The Manchuria Incident took place on September 18, 1931 in southern Manchuria when a section of railroad, owned by the Japanese company South Manchurian Railways, near Moukden (now Shenyang), was destroyed. This bombing attack was most seemingly planned by the Japanese army, because they feared a imminent unification of China under the Guomindang, which was perceived as a real threat to Japanese preeminence in the region. The Japanese army accused the Chinese of the alleged bombing attack, and justified the immediate attack on southern Manchuria, and then then established a puppet state of Manchshuria. This was the beginning of Japanese invasion on Manchuria.
This incident is not the only one. The same procedures as this incident were used in the late 1920s and when invading the rest of China in an attempt to justify the expansion of Imperial Japan.
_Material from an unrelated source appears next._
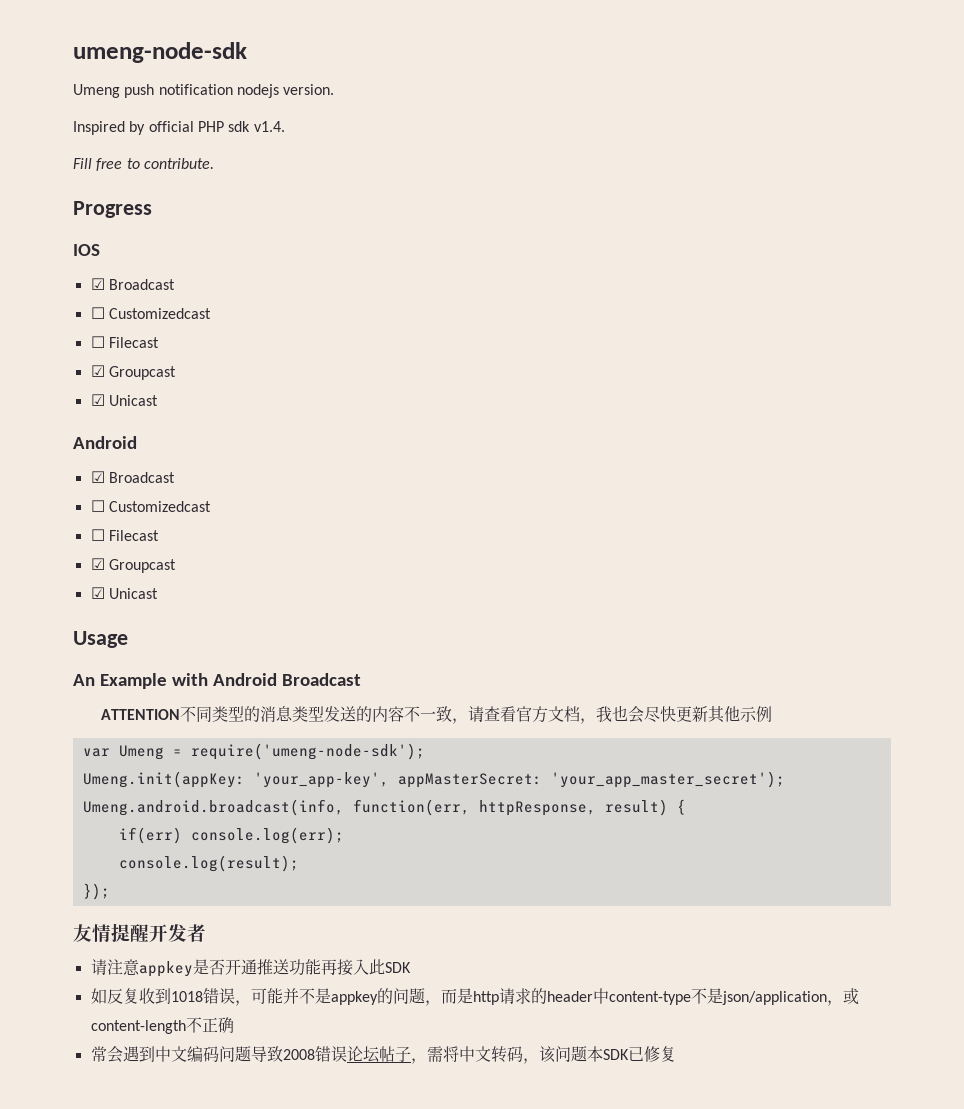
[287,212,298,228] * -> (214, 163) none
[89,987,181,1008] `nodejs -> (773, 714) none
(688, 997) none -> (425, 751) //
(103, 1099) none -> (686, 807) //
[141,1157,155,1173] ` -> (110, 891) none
In China, this incident is known as Liutiaogou incident.
After the Russo-Japanese War (1904-1905), Russian ruling of Manchuria was replaced by Imperial Japan. Until the establishment of the Imperial Headquarters in 1937, the Japanese Army had some independence in Manchuria and northern China from both the civilian government and the military authority in Japan.
At the time, Emperor Showa and his advisors were debating whether to conquer China militarily and establish colonial-style rule, or to subjugate China economically. Moreover, the Japanese government wanted to keep China fragmented so that it could deal to its advantage with the various Chinese factions, which were in open conflict with each other.
The Chinese policy at that time followed the first internal pacification, and internal resistance, and seemed to want to appease the Japanese.
The goal of the Japanese Military officials in Manchuria was to provide a pretext that could justify the Japanese military invasion and replacement of the Chinese government in the region with a Japanese or puppet government. So they chose to sabotage a section of railroad near Lake Liutiao. The plan was to see the explosion attract the attention of Chinese troops, and then blame them for it to give a pretext for a formal Japanese invasion. The military made the sabotage more convincing as a Chinese attack on a Japanese transportation target, and thus disguised their intervention as a legitimate measure to protect a railroad of industrial and economic importance.
Right after the explosion, the Japanese army attacked the nearby Chinese garrison and destroyed the troops that were stationed there for reason that all Japanese property must be protected from Chinese army. Some five hundred Japanese soldiers took part in attacking a Chinese garrison where over seven thousand soldiers were stationed.
Although whether the Japanese government was involved in this incident or not is not proven to this date, one thing that is certain is that the Japanese military stationed in Guandong area was prepared to proceed very swiftly to invade Manchuria and that its reaction was and perfectly disproportionate to the scale of the incident.